# WORK INSTRUCTION
Transcribe the records that follow exactly. Skip the pictures.
^^^^^^^^^^^^^^^^
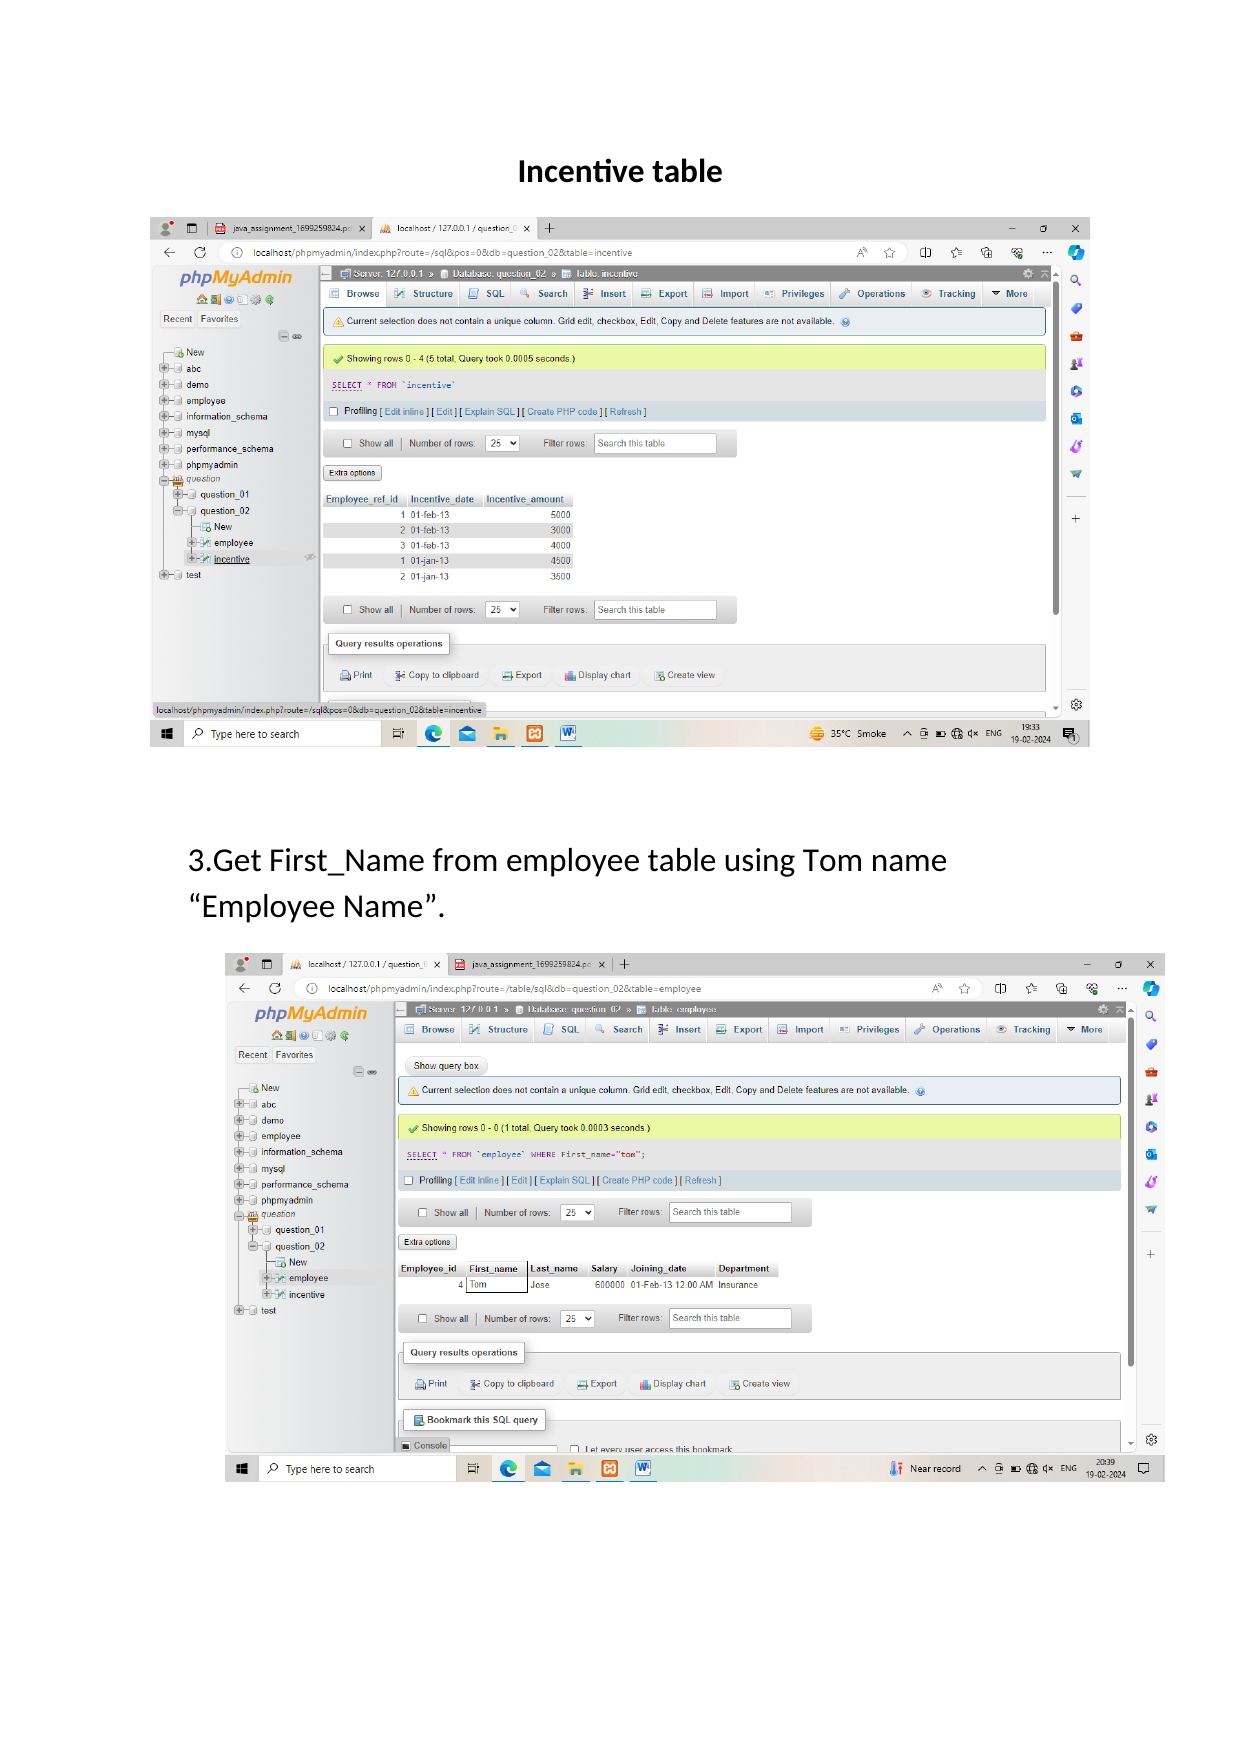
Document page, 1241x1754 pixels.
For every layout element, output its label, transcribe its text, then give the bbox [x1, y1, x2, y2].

text Incentive table [150, 150, 1090, 191]
picture [150, 217, 1091, 747]
text 3.Get First_Name from employee table using Tom name “Employee Name”. [187, 839, 1090, 926]
picture [225, 953, 1166, 1482]
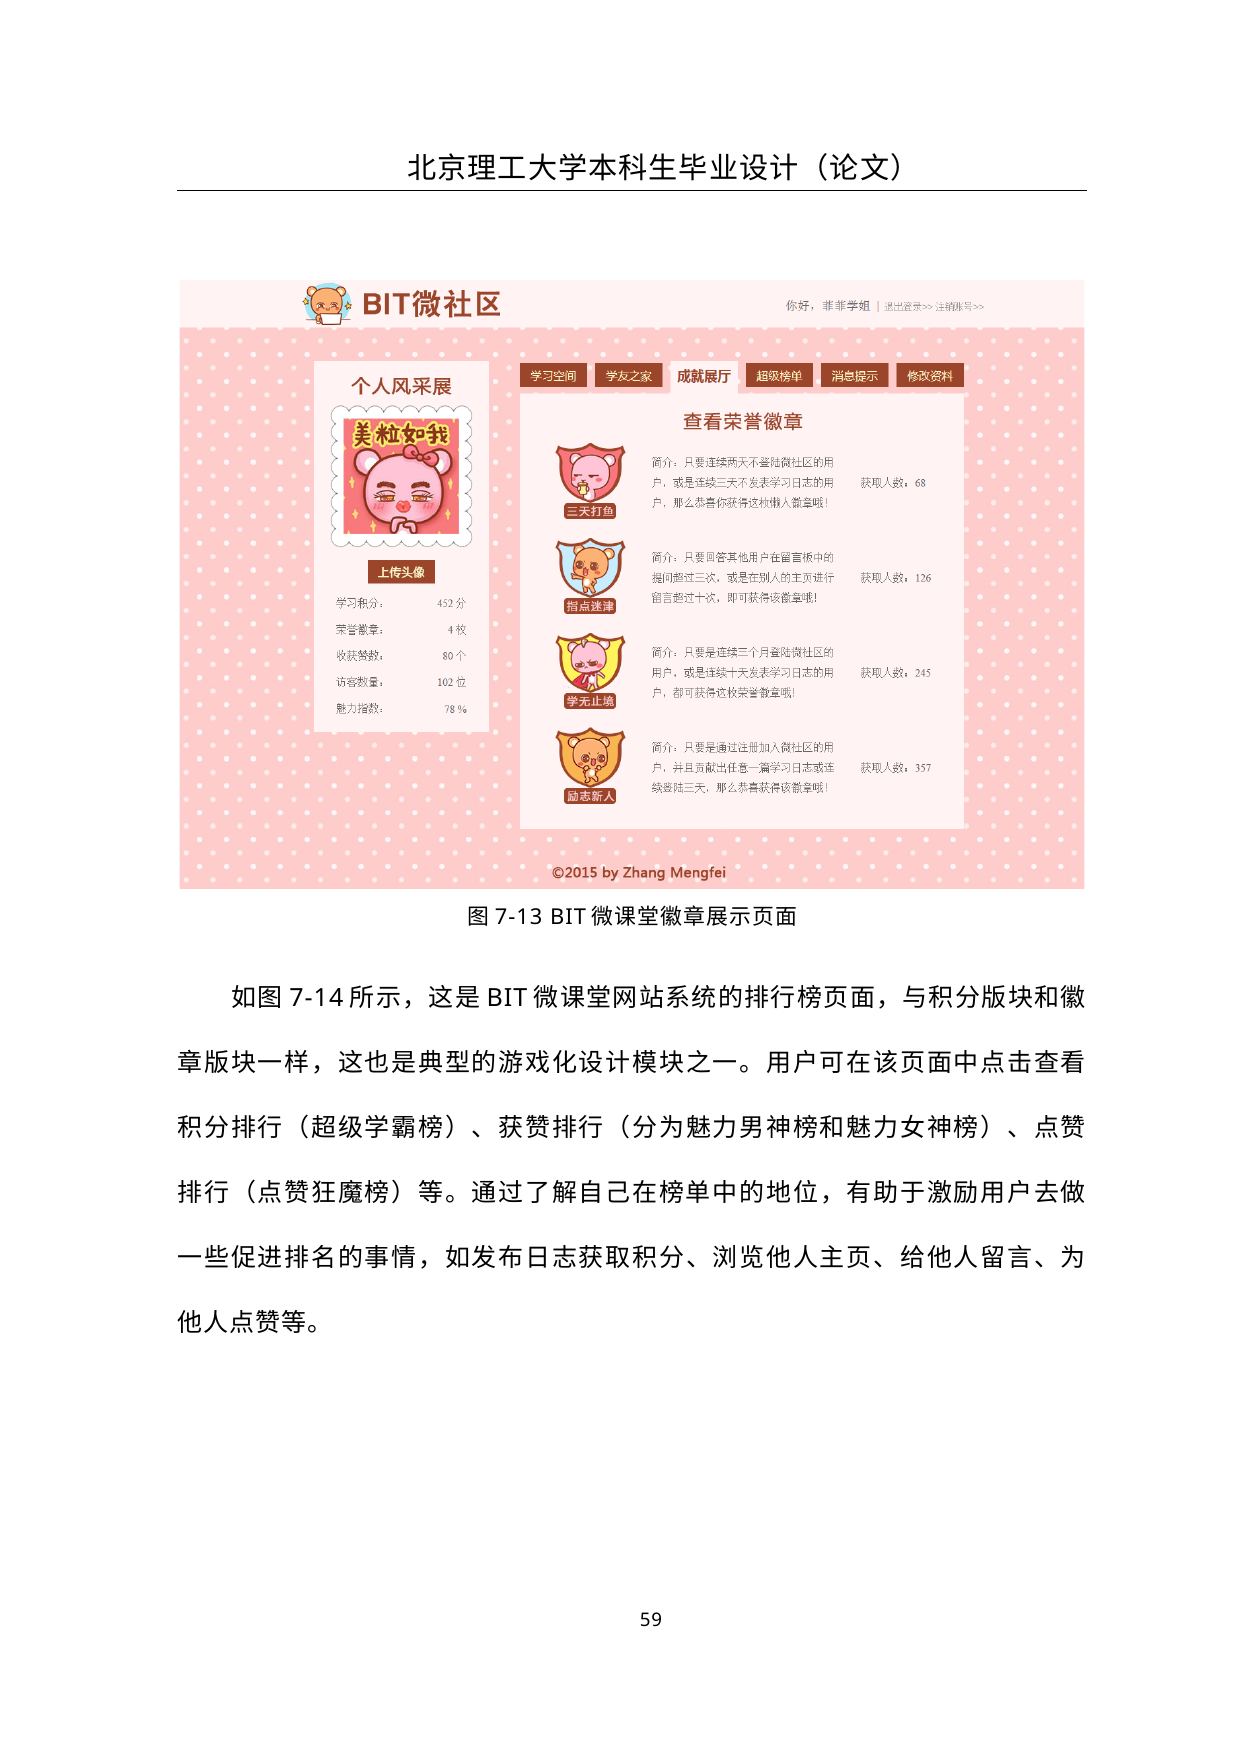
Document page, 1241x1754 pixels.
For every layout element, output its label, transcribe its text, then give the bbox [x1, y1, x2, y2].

text 如图7-14所示，这是BIT微课堂网站系统的排行榜页面，与积分版块和徽章版块一样，这也是典型的游戏化设计模块之一。用户可在该页面中点击查看积分排行（超级学霸榜）、获赞排行（分为魅力男神榜和魅力女神榜）、点赞排行（点赞狂魔榜）等。通过了解自己在榜单中的地位，有助于激励用户去做一些促进排名的事情，如发布日志获取积分、浏览他人主页、给他人留言、为他人点赞等。 [177, 963, 1087, 1353]
text 图7-13 BIT微课堂徽章展示页面 [177, 898, 1087, 931]
picture [179, 280, 1085, 889]
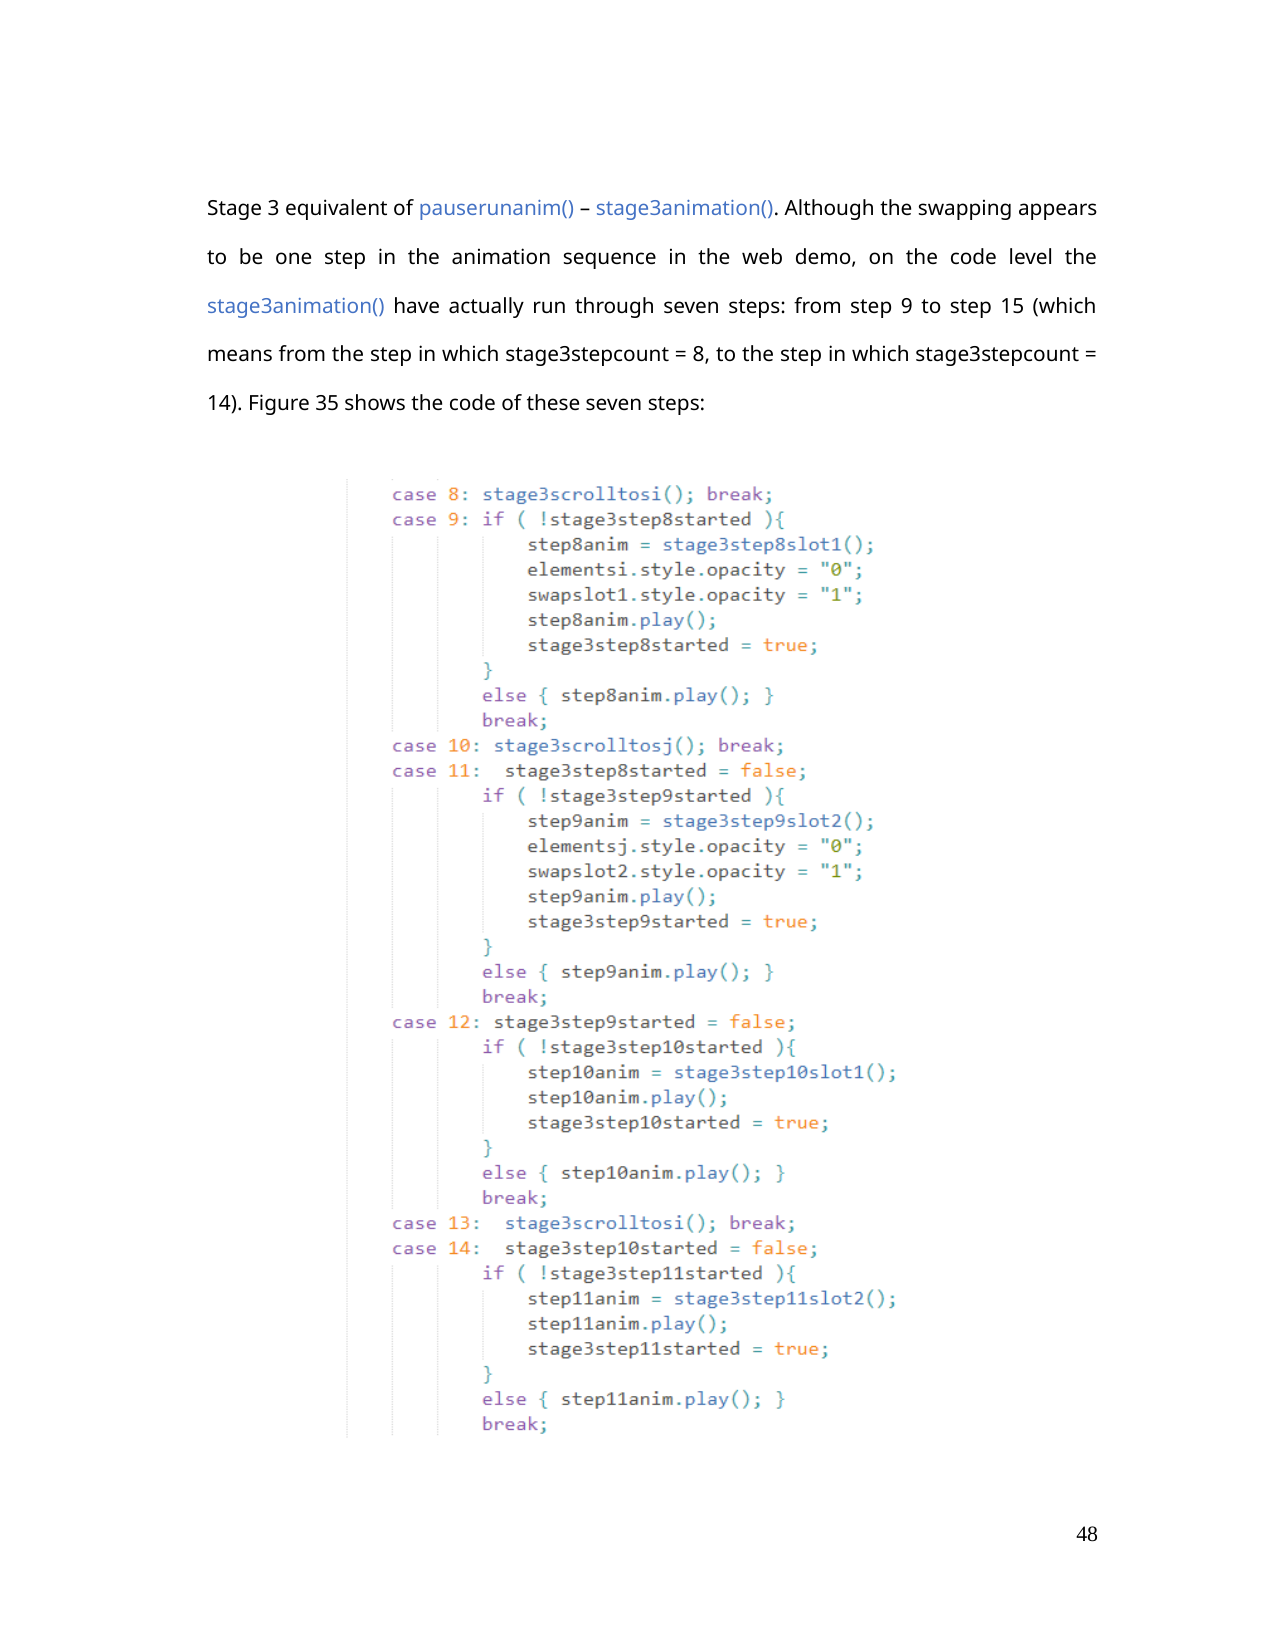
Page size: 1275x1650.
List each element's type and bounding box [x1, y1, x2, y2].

picture [344, 479, 961, 1439]
text [207, 191, 1098, 419]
^^^^^^^^^^^^^^^^
# TASK SOLUTION
Document page, 1241x1754 pixels.
For every layout element, output its label, transcribe its text, then give the bbox [x1, y1, x2, y2].

text Incentive table [150, 150, 1090, 191]
picture [150, 217, 1091, 747]
text 3.Get First_Name from employee table using Tom name “Employee Name”. [187, 839, 1090, 926]
picture [225, 953, 1166, 1482]
Document page, 1241x1754 pixels.
For every layout element, output its label, transcribe its text, then give the bbox [x1, y1, x2, y2].

text 如图7-14所示，这是BIT微课堂网站系统的排行榜页面，与积分版块和徽章版块一样，这也是典型的游戏化设计模块之一。用户可在该页面中点击查看积分排行（超级学霸榜）、获赞排行（分为魅力男神榜和魅力女神榜）、点赞排行（点赞狂魔榜）等。通过了解自己在榜单中的地位，有助于激励用户去做一些促进排名的事情，如发布日志获取积分、浏览他人主页、给他人留言、为他人点赞等。 [177, 963, 1087, 1353]
text 图7-13 BIT微课堂徽章展示页面 [177, 898, 1087, 931]
picture [179, 280, 1085, 889]
Page size: 1275x1650.
List each element's type and bounding box [x1, y1, x2, y2].

picture [344, 479, 961, 1439]
text [207, 191, 1098, 419]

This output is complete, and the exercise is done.